Low-level arsenic excretion in breast milk of native Andean women exposed to high levels of arsenic in the drinking water
Objective: To investigate the excretion of arsenic in breast milk of lactating native Andean women living in a village in northwestern Argentina with high concentrations of arsenic in the drinking water (about 200 μg/l) and to assess the exposure of children to arsenic during the very first period of life.
Methods: The study included ten lactating women and two nursing babies. Hydride-generation atomic absorption spectrometry (HG-AAS) was used to determine the concentration of arsenic in samples of human milk, drinking water, blood, and urine.
Results: The concentrations of arsenic detected in maternal blood (total arsenic) and urine (metabolites of inorganic arsenic) were high, averaging 10 and 320 μg/l, respectively. In subjects without known exposure to arsenic the average concentrations found in blood and urine are 1–2 and about 10 μg/l, respectively.
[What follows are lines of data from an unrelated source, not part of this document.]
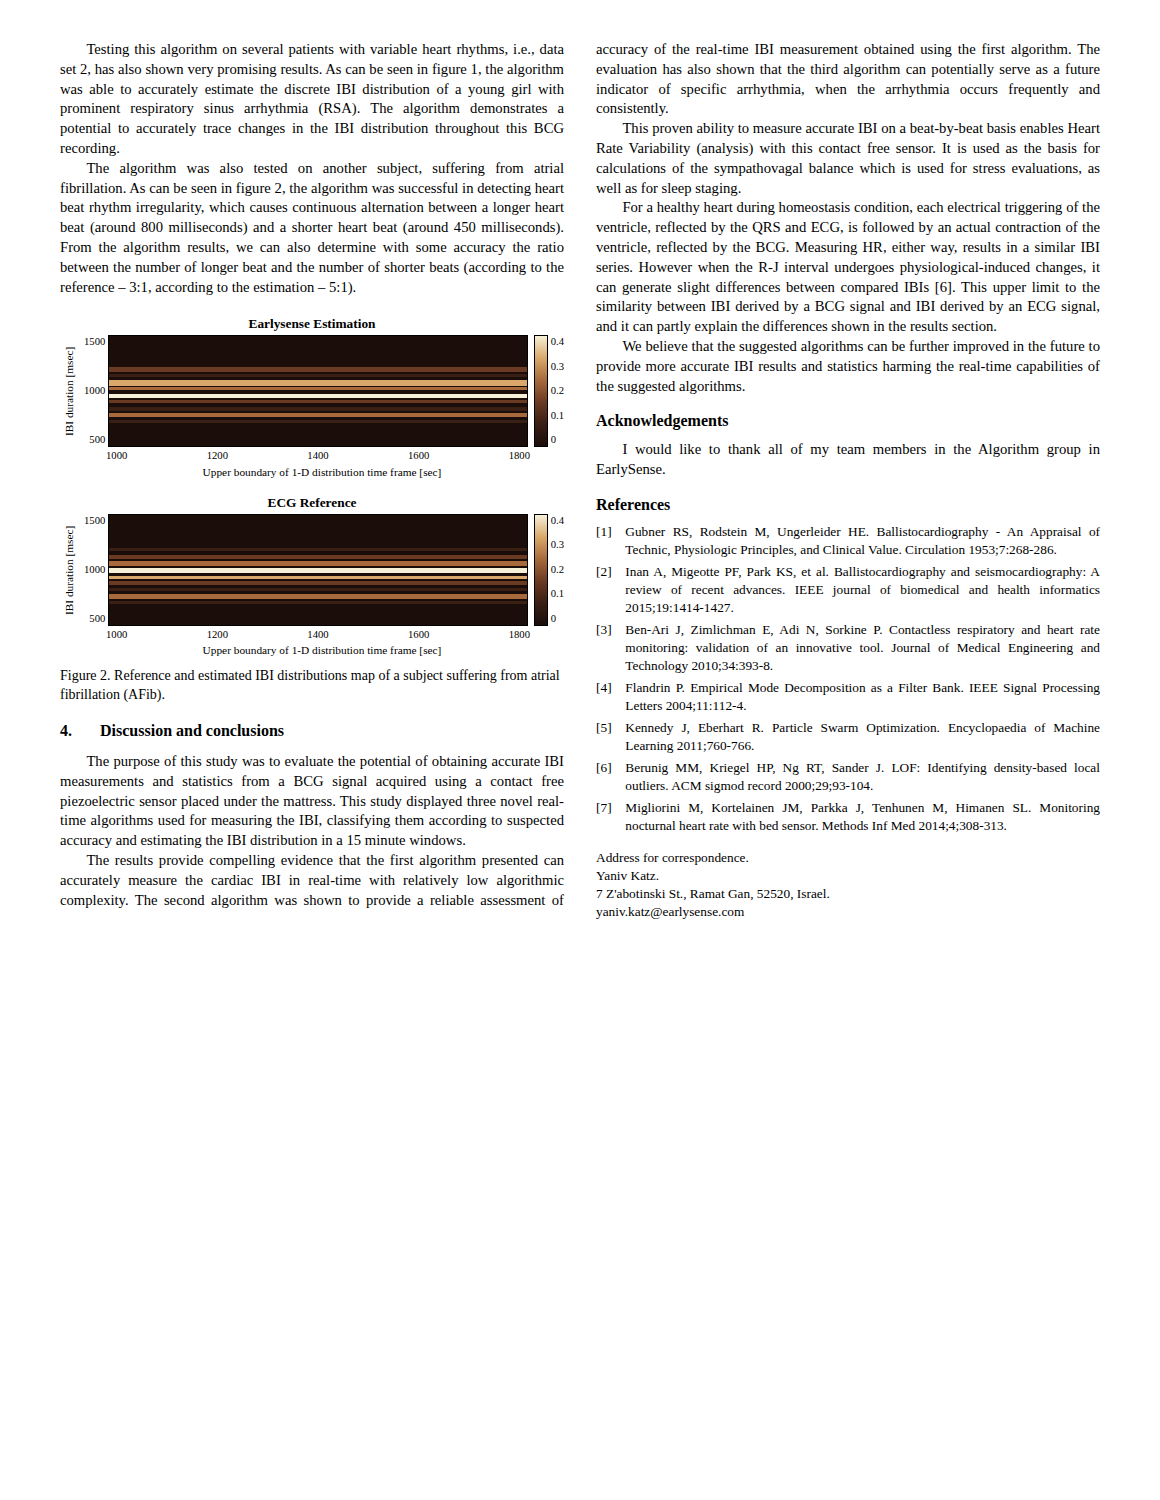Testing this algorithm on several patients with variable heart rhythms, i.e., data set 2, has also shown very promising results. As can be seen in figure 1, the algorithm was able to accurately estimate the discrete IBI distribution of a young girl with prominent respiratory sinus arrhythmia (RSA). The algorithm demonstrates a potential to accurately trace changes in the IBI distribution throughout this BCG recording.
The algorithm was also tested on another subject, suffering from atrial fibrillation. As can be seen in figure 2, the algorithm was successful in detecting heart beat rhythm irregularity, which causes continuous alternation between a longer heart beat (around 800 milliseconds) and a shorter heart beat (around 450 milliseconds). From the algorithm results, we can also determine with some accuracy the ratio between the number of longer beat and the number of shorter beats (according to the reference – 3:1, according to the estimation – 5:1).
Earlysense Estimation
IBI duration [msec]
1500 1000 500
0.4 0.3 0.2 0.1 0
1000 1200 1400 1600 1800
Upper boundary of 1-D distribution time frame [sec]
ECG Reference
IBI duration [msec]
1500 1000 500
0.4 0.3 0.2 0.1 0
1000 1200 1400 1600 1800
Upper boundary of 1-D distribution time frame [sec]
Figure 2. Reference and estimated IBI distributions map of a subject suffering from atrial fibrillation (AFib).
4. Discussion and conclusions
The purpose of this study was to evaluate the potential of obtaining accurate IBI measurements and statistics from a BCG signal acquired using a contact free piezoelectric sensor placed under the mattress. This study displayed three novel real-time algorithms used for measuring the IBI, classifying them according to suspected accuracy and estimating the IBI distribution in a 15 minute windows.
The results provide compelling evidence that the first algorithm presented can accurately measure the cardiac IBI in real-time with relatively low algorithmic complexity. The second algorithm was shown to provide a reliable assessment of accuracy of the real-time IBI measurement obtained using the first algorithm. The evaluation has also shown that the third algorithm can potentially serve as a future indicator of specific arrhythmia, when the arrhythmia occurs frequently and consistently.
This proven ability to measure accurate IBI on a beat-by-beat basis enables Heart Rate Variability (analysis) with this contact free sensor. It is used as the basis for calculations of the sympathovagal balance which is used for stress evaluations, as well as for sleep staging.
For a healthy heart during homeostasis condition, each electrical triggering of the ventricle, reflected by the QRS and ECG, is followed by an actual contraction of the ventricle, reflected by the BCG. Measuring HR, either way, results in a similar IBI series. However when the R-J interval undergoes physiological-induced changes, it can generate slight differences between compared IBIs [6]. This upper limit to the similarity between IBI derived by a BCG signal and IBI derived by an ECG signal, and it can partly explain the differences shown in the results section.
We believe that the suggested algorithms can be further improved in the future to provide more accurate IBI results and statistics harming the real-time capabilities of the suggested algorithms.
Acknowledgements
I would like to thank all of my team members in the Algorithm group in EarlySense.
References
Gubner RS, Rodstein M, Ungerleider HE. Ballistocardiography - An Appraisal of Technic, Physiologic Principles, and Clinical Value. Circulation 1953;7:268-286.
Inan A, Migeotte PF, Park KS, et al. Ballistocardiography and seismocardiography: A review of recent advances. IEEE journal of biomedical and health informatics 2015;19:1414-1427.
Ben-Ari J, Zimlichman E, Adi N, Sorkine P. Contactless respiratory and heart rate monitoring: validation of an innovative tool. Journal of Medical Engineering and Technology 2010;34:393-8.
Flandrin P. Empirical Mode Decomposition as a Filter Bank. IEEE Signal Processing Letters 2004;11:112-4.
Kennedy J, Eberhart R. Particle Swarm Optimization. Encyclopaedia of Machine Learning 2011;760-766.
Berunig MM, Kriegel HP, Ng RT, Sander J. LOF: Identifying density-based local outliers. ACM sigmod record 2000;29;93-104.
Migliorini M, Kortelainen JM, Parkka J, Tenhunen M, Himanen SL. Monitoring nocturnal heart rate with bed sensor. Methods Inf Med 2014;4;308-313.
Address for correspondence.
Yaniv Katz.
7 Z'abotinski St., Ramat Gan, 52520, Israel.
yaniv.katz@earlysense.com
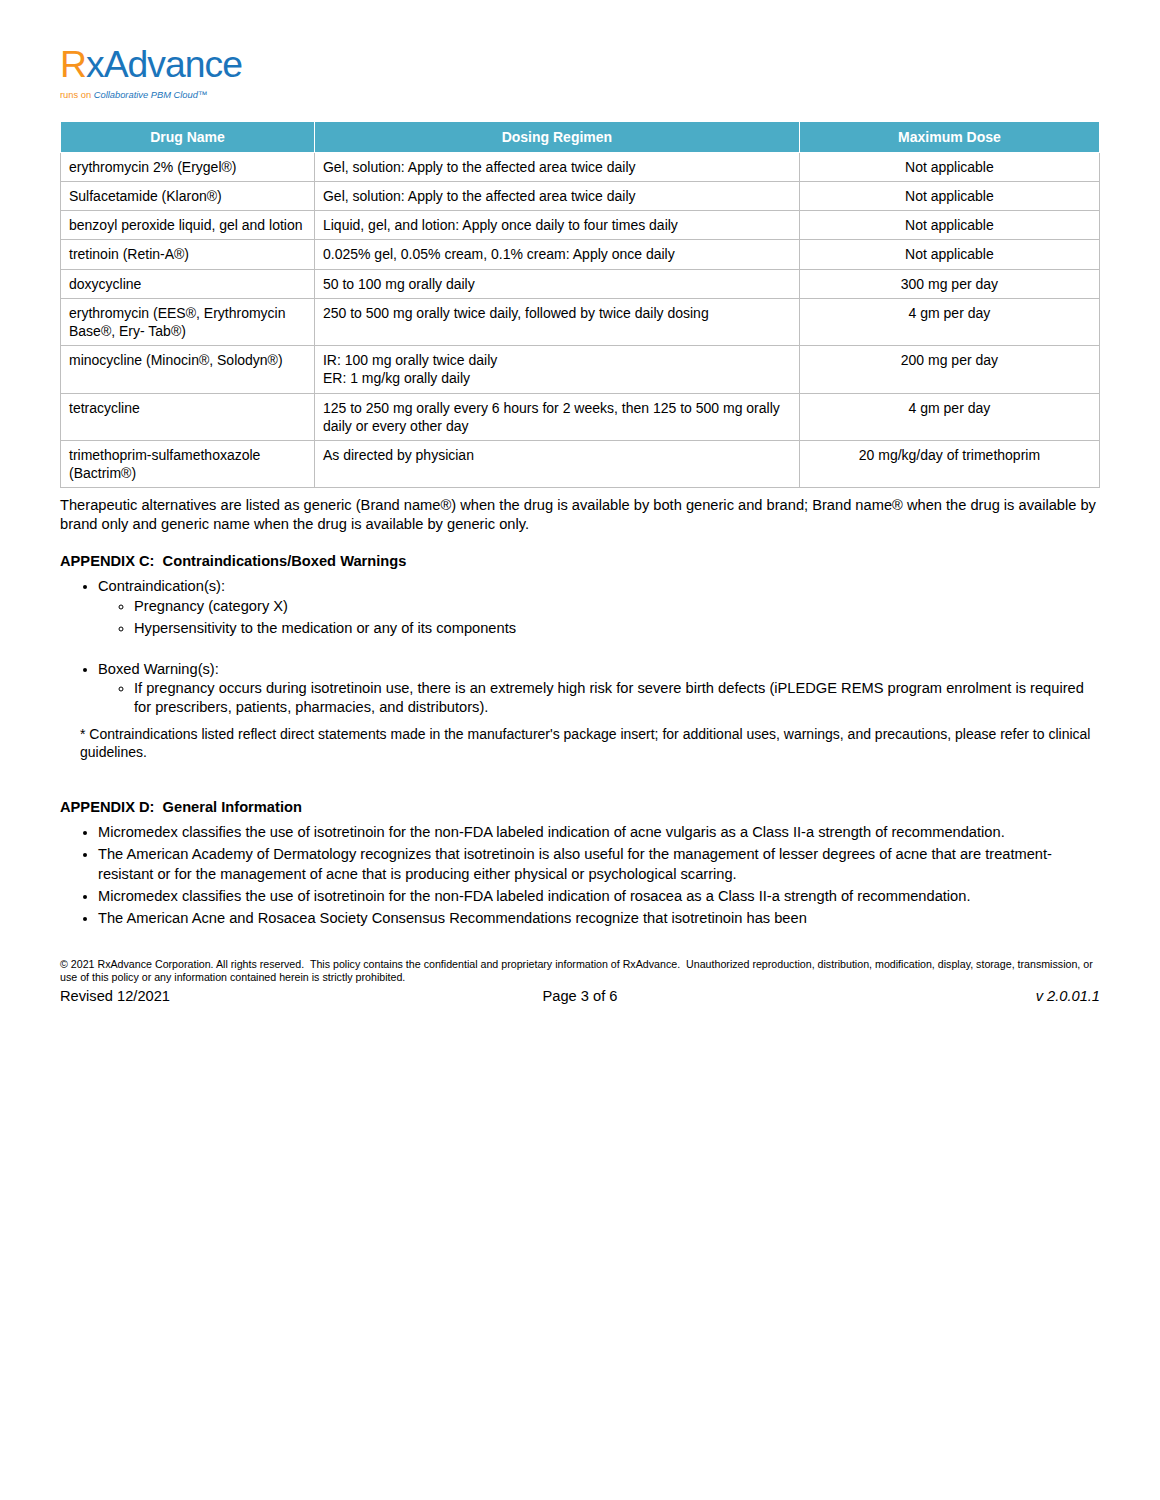RxAdvance
runs on Collaborative PBM Cloud™
| Drug Name | Dosing Regimen | Maximum Dose |
| --- | --- | --- |
| erythromycin 2% (Erygel®) | Gel, solution: Apply to the affected area twice daily | Not applicable |
| Sulfacetamide (Klaron®) | Gel, solution: Apply to the affected area twice daily | Not applicable |
| benzoyl peroxide liquid, gel and lotion | Liquid, gel, and lotion: Apply once daily to four times daily | Not applicable |
| tretinoin (Retin-A®) | 0.025% gel, 0.05% cream, 0.1% cream: Apply once daily | Not applicable |
| doxycycline | 50 to 100 mg orally daily | 300 mg per day |
| erythromycin (EES®, Erythromycin Base®, Ery- Tab®) | 250 to 500 mg orally twice daily, followed by twice daily dosing | 4 gm per day |
| minocycline (Minocin®, Solodyn®) | IR: 100 mg orally twice daily ER: 1 mg/kg orally daily | 200 mg per day |
| tetracycline | 125 to 250 mg orally every 6 hours for 2 weeks, then 125 to 500 mg orally daily or every other day | 4 gm per day |
| trimethoprim-sulfamethoxazole (Bactrim®) | As directed by physician | 20 mg/kg/day of trimethoprim |
Therapeutic alternatives are listed as generic (Brand name®) when the drug is available by both generic and brand; Brand name® when the drug is available by brand only and generic name when the drug is available by generic only.
APPENDIX C: Contraindications/Boxed Warnings
Contraindication(s):
Pregnancy (category X)
Hypersensitivity to the medication or any of its components
Boxed Warning(s):
If pregnancy occurs during isotretinoin use, there is an extremely high risk for severe birth defects (iPLEDGE REMS program enrolment is required for prescribers, patients, pharmacies, and distributors).
* Contraindications listed reflect direct statements made in the manufacturer's package insert; for additional uses, warnings, and precautions, please refer to clinical guidelines.
APPENDIX D: General Information
Micromedex classifies the use of isotretinoin for the non-FDA labeled indication of acne vulgaris as a Class II-a strength of recommendation.
The American Academy of Dermatology recognizes that isotretinoin is also useful for the management of lesser degrees of acne that are treatment-resistant or for the management of acne that is producing either physical or psychological scarring.
Micromedex classifies the use of isotretinoin for the non-FDA labeled indication of rosacea as a Class II-a strength of recommendation.
The American Acne and Rosacea Society Consensus Recommendations recognize that isotretinoin has been
© 2021 RxAdvance Corporation. All rights reserved. This policy contains the confidential and proprietary information of RxAdvance. Unauthorized reproduction, distribution, modification, display, storage, transmission, or use of this policy or any information contained herein is strictly prohibited.
Revised 12/2021 Page 3 of 6 v 2.0.01.1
The metabolites of inorganic arsenic constituted more than 80% of the total arsenic in the urine, which shows that inorganic arsenic was the main form of arsenic ingested. The average concentration of arsenic detected in human milk was 2.3 μg/kg fresh weight (range 0.83–7.6 μg/kg). Although data on background levels of arsenic in human breast milk are scarce, the present concentrations seem to be slightly elevated. However, considering the high levels of arsenic exposure in the mothers, the total arsenic concentrations measured in human milk were low. In concordance with the low concentrations of arsenic found in the milk, the concentrations of arsenic metabolites measured in the urine of two of the nursing babies were low: 17 and 47 μg/l, respectively.
Conclusions: The low concentrations of arsenic detected in the breast milk and urine of the two nursing babies in relation to the high level of maternal exposure to arsenic indicate that inorganic arsenic is not excreted in breast milk to any significant extent. This is a very important reason for long breast-feeding periods.